MACOMB, IL — WIU graduate student Emmanuel Sanchez-Tovar (Applied Statistics and Decision Analytics, Department of Economics and Decision Sciences), of Costa Rica, received the FAMOUS (Funds for Astronomical Meetings: Outreach to Underrepresented Scientists) grant from the American Astronomical Society (AAS) to attend the 235th meeting of the society.
The meeting was held in Honolulu, HI, in early January. Sanchez-Tovar presented an e-Poster at the conference, which is a new poster format using large, tactile monitors. This technology allows researchers to include animations and dynamic graphs that would not be possible in regular posters. Sanchez-Tovar presented the research "Spectral Line Survey of Ionized Jet Candidates from Broadband VLA Observations." The work is supervised by Associate Professor of Physics Esteban Araya.
"Thanks to support from the National Science Foundation, we are investigating how very massive stars are forming, these are the stars that would later explode as a supernova," said Araya.
Sanchez-Tovar developed a computer program to extract information about molecular and atomic transitions otherwise overlooked in observations conducted with the Very Large Array (VLA), which is one of the most powerful radio telescopes in the world.
"In many projects, observations conducted with the VLA focus on the averaged microwave radiation, but within the data, there could be hidden signals from specific atomic and molecular species that can give us a new view into the nature of star formation," said Araya. "With the program created by Emmanuel, they can now uncover these hidden signals in observations previously conducted with the VLA."
In addition to the prestigious grant and scientific results, Sanchez-Tovar's experience exemplifies the interdisciplinary nature of research at the WIU Physics Department.
"Emmanuel is a student in the Applied Statistics and Decision Analytics MS program, and he is applying the skills he has learned to forefront research in astronomy," said Araya. "This work is a perfect example of the exciting opportunities for interdepartmental collaboration and student mentorship at WIU."

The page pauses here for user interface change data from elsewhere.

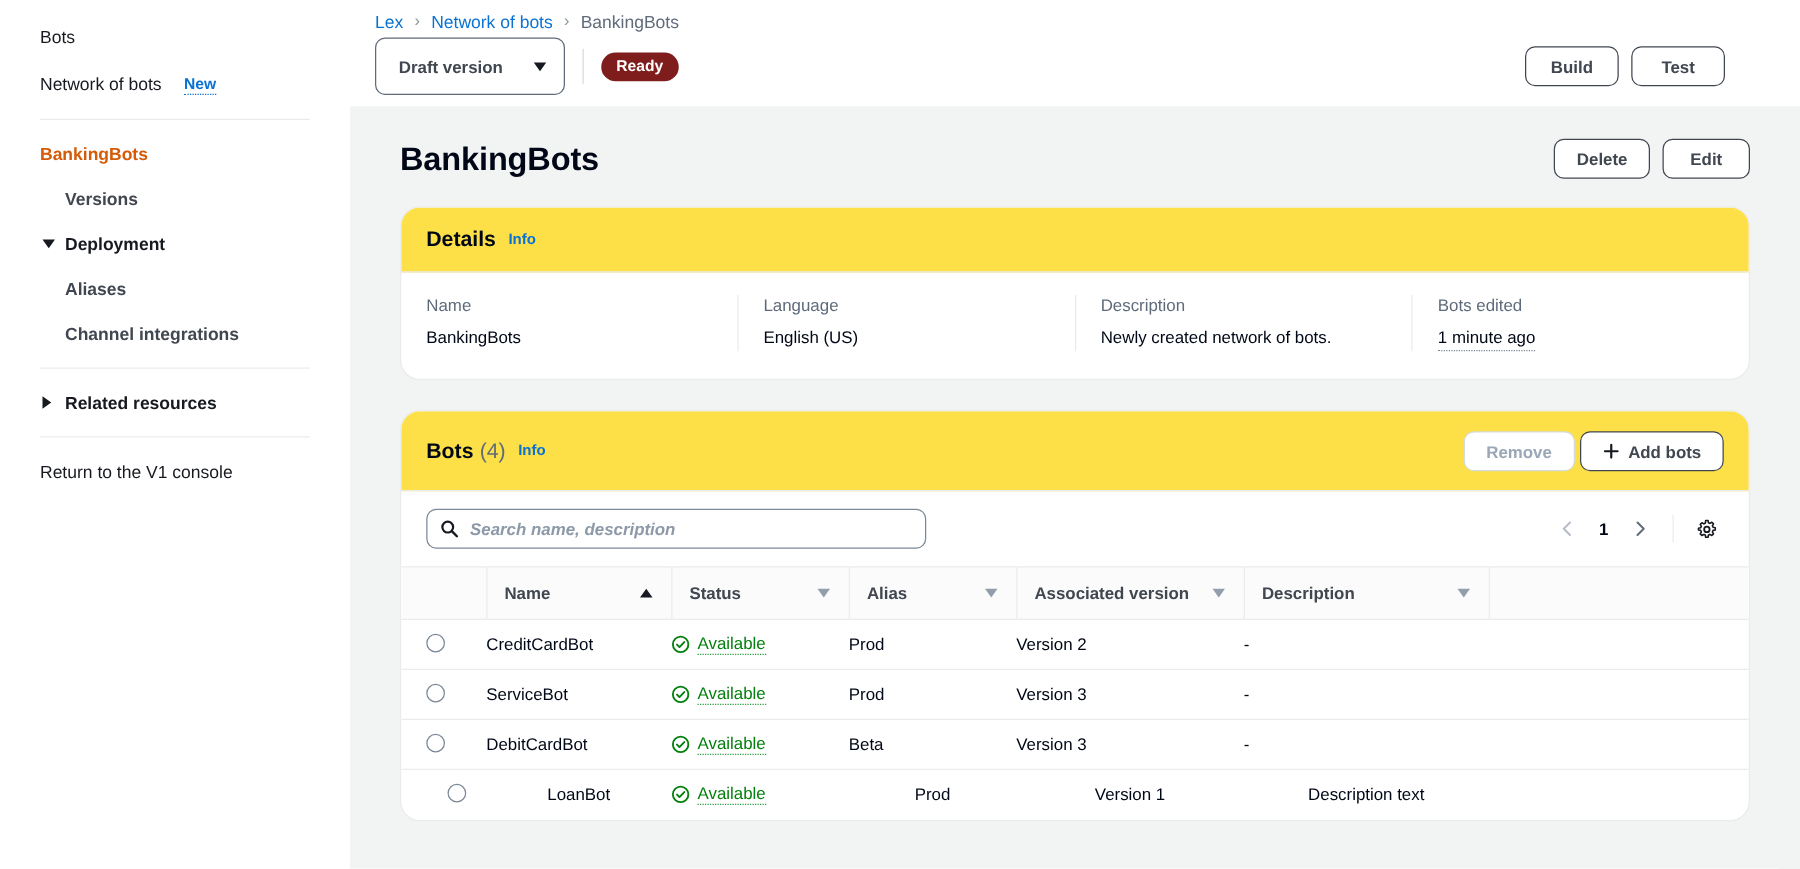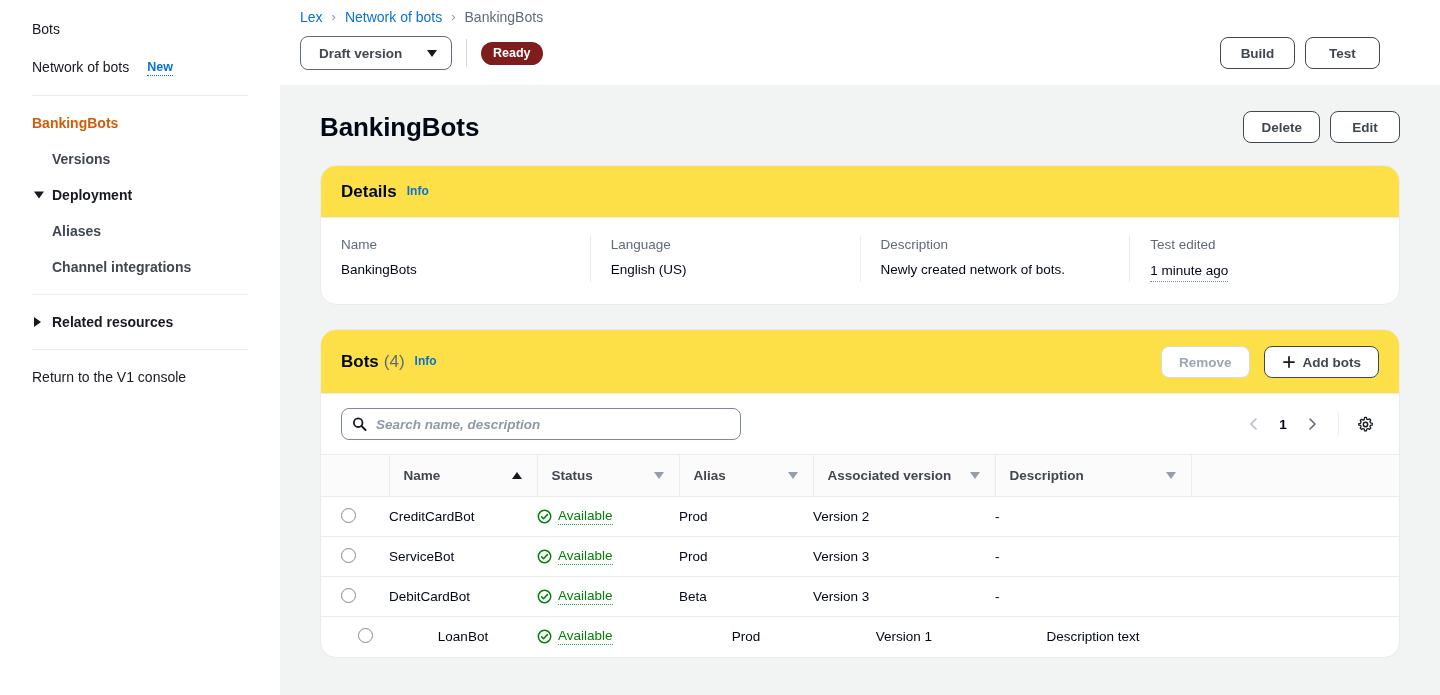--- a/index.html
+++ b/index.html
@@ -110,7 +110,7 @@
   }
   .btn.disabled { color: #9ba7b6; border-color: #d5dbdb; cursor: default; }
   .btn-version {
-    height: 34px; padding: 0 14px 0 18px; min-width: 152px;
+    height: 46px; padding: 0 14px 0 18px; min-width: 152px;
     justify-content: space-between;
     border-color: #5f6b7a;
   }

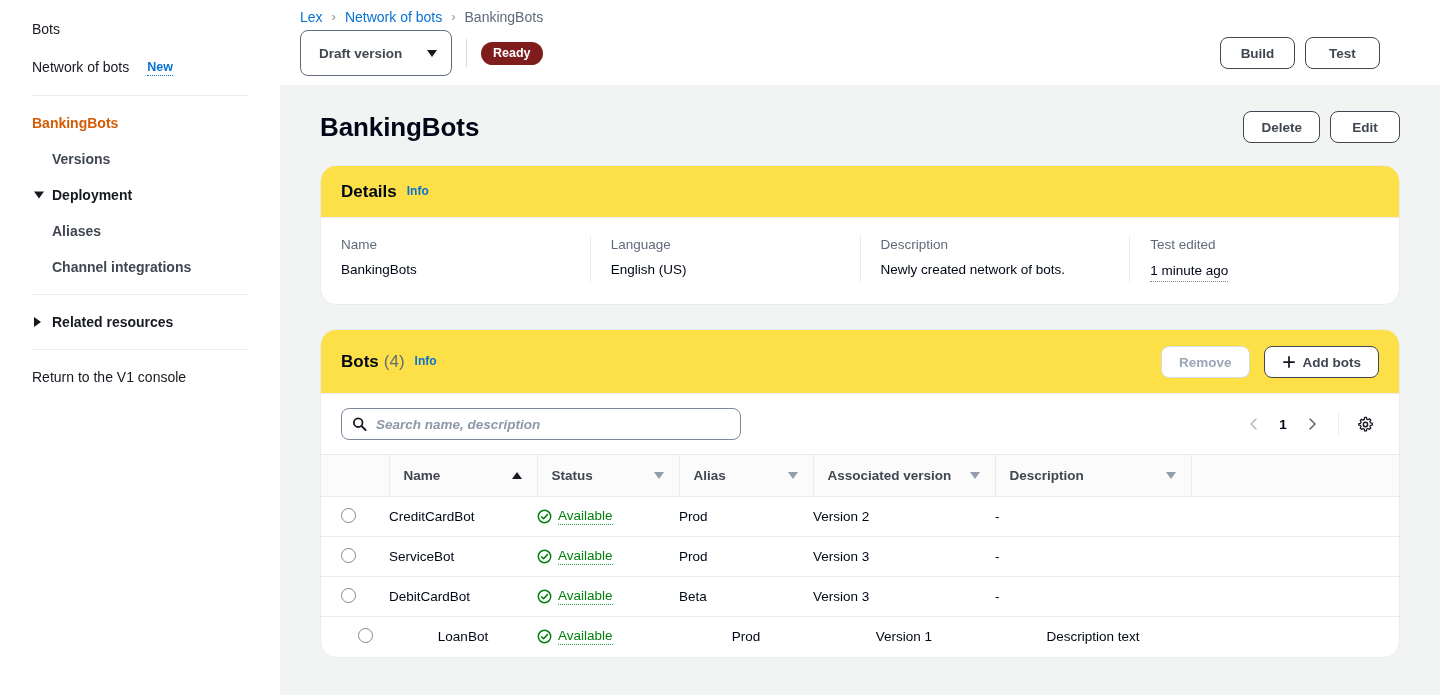--- a/index.html
+++ b/index.html
@@ -403,7 +403,7 @@
             <div class="detail-value">Newly created network of bots.</div>
           </div>
           <div class="detail-col">
-            <div class="detail-label">Test edited</div>
+            <div class="detail-label">Bots edited</div>
             <div class="detail-value dotted">1 minute ago</div>
           </div>
         </div>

"The experience of traveling and being part of a conference with more than 3,000 people passionate about astrophysics was amazing," said Sanchez-Tovar. "In my first AAS meeting I was being able to make new friends and to learn about their research, goals, and adventures."
The WIU Astrophysics Research Laboratory is supported by a grant from the National Science Foundation (AST-1814063 in collaboration with AST-1814011), and computational resources donated by WIU Distinguished Alumnus Frank Rodeffer.